Der Regler und die Kohlebürsten der Lichtmaschine

Obwohl es in keiner Wartungsvorschrift von Mercedes geschrieben steht, sollte man den Regler der Lichtmaschine turnusmäßig bei der 160tkm-Inspektion, spätestens bei der 180tkm-Inspektion austauschen. Im Zubehör kostet der Regler für Bosch-Lichtmaschinen ca. 25€, bei Mercedes selbst können es auch schon 50€ werden.

Das Problem ist nicht wirklich der Regler, im Gegensatz zu den elektromechanischen Reglern, die es früher gab und bei denen gerne einmal eine Feder oder ein Anschlußdraht gebrochen ist, sind die elektronischen Regler ein problemloses Bauteil. Das Problem sind die Kohlebürsten der Lichtmaschine, die in den Regler integriert sind. Diese nutzen sich ab, da sie ständig über den Kollektor streichen und sind irgendwann so kurz, daß sie das elektrische Netz im Fahrzeug nicht mehr mit ausreichend Energie versorgen können.

Die Spannung im Bordnetz sinkt dann immer weiter ab, die Batterie entläd sich, statt geladen zu werden und irgendwann ist nicht mehr genügend Saft für die Kraftstoffpumpe und die elektronische Steuerung vorhanden, so daß der Motor einfach ausgeht. Unter 10V Bordspannung geht die ABS-Leuchte an, man sollte sich dann schleunigst einen sicheren Parkplatz suchen, damit man nicht mitten auf der Straße stehen bleiben muß. Die "alten" (hier durchaus als Kompliment gemeint) Dieselmotoren gehen nicht einfach aus, da sie nicht auf Elektrik angewiesen sind, springen aber später bei völlig leerer Batterie nicht wieder an.

Gemeinerweise wird dieser Defekt nicht durch die Ladekontrolleuchte angezeigt, da diese nur bei Spannungsdifferenzen zwischen Lichtmaschine und Batterie brennt. Da jedoch Lichtmaschinen- und Batteriespannung gleichzeitig in die Knie gehen, gibt es keine Spannungsdifferenz und die Leuchte bleibt dunkel.

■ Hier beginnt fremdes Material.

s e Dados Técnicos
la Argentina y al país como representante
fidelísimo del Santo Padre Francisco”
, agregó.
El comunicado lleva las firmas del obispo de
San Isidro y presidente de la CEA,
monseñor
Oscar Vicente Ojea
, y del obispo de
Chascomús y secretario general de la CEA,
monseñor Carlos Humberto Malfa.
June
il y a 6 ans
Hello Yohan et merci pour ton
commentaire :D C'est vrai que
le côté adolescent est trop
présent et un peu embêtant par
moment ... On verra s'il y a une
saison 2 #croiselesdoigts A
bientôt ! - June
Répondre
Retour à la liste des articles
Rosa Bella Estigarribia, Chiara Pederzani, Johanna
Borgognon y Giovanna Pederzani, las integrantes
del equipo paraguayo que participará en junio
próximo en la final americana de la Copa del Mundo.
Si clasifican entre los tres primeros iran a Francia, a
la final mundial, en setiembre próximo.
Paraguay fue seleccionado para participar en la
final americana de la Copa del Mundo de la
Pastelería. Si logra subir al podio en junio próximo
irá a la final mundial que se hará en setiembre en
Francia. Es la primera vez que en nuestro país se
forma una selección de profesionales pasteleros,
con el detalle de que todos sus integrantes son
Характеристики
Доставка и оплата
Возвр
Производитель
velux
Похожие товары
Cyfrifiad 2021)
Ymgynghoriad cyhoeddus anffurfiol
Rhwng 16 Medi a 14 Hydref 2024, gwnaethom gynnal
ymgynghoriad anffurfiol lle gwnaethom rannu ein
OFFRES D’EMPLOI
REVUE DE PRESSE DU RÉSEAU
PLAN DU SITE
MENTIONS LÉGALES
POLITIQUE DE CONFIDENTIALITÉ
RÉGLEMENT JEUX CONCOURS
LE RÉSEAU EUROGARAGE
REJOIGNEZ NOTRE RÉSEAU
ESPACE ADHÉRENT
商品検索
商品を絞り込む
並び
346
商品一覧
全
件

Bei Regen erkennt man die absinkende Spannung zuerst am langsamer werdenden Scheibenwischer. Hat man ein nachgerüstetes Voltmeter, so wird einem dann eine Spannung von unter 12V angezeigt, wobei es bei laufendem Motor gut 13,5V sein sollten. Meine Geschichte hierzu vom Januar 2000 findet sich in diesem Beitrag vom 14.06.2001, wenn auch in anderem Zusammenhang.

Im Forum findet sich in diesem Beitrag vom 30.05.2002 die Geschichte von Roger, mit der er sogar in's Radio gekommen ist, wenn auch unfreiwillig und nur in den Staumeldungen :-) Er bestätigt dann in diesem Beitrag den o.g. Ablauf bis zum Fahrzeugstillstand.

Karl Heinz wies in diesem Beitrag am 31.05.2002 darauf hin, daß die Lichtmaschinen von VALEO einen Regler haben, der mit drei Schrauben befestigt ist und in der Anschaffung wesentlich teurer, als der Verwandte von Bosch. Offenbar ist es sinnvoll, gleich die VALEO-Lichtmaschinen auszutauschen, wenn die Kohlen verbraucht sind, wie Achim in demselben thread bemerkte.

Man kann bei Bosch auch die Kohlen für die Lichtmaschine kaufen und diese neu einlöten. Ob die Kostenersparnis den Aufwand rechtfertigt, muß jeder für sich selbst entscheiden. Erfreulich ist jedoch, man hier noch die Teile erneuern kann, die wirklich betroffen sind.

Nutzt man die Kohlen zu lange oder hat einfach Pech, ist der Kollektor beschädigt und raspelt die neuen Kohlen flugs wieder ab. Man sollte dann die Lichtmaschine überholen lassen oder sich eine überholte Lichtmaschine im Austausch einbauen - ein Neuteil ist um einiges teurer. Bei der Überholung werden alle Komponenten der Lichtmaschine überprüft und bei Bedarf erneuert, so daß das Teil die gleiche Lebenserwartung wie das der Erstausstattung haben müßte.

Ist man mit völlig entladener Batterie liegengeblieben, so muß man damit rechnen, daß die Batterie darunter arg gelitten hat und unter Umständen im nächsten Winter den Dienst einstellt. Je nach Alter der Batterie und nach Herstellungsqualität vertragen sie die Tiefentladung - oder eben nicht mehr. Orgelt der Anlasser also bei den ersten Nachtfrösten nur noch gerade so und ist die Batterie drei oder mehr Jahre alt, so ist wohl eine neue fällig.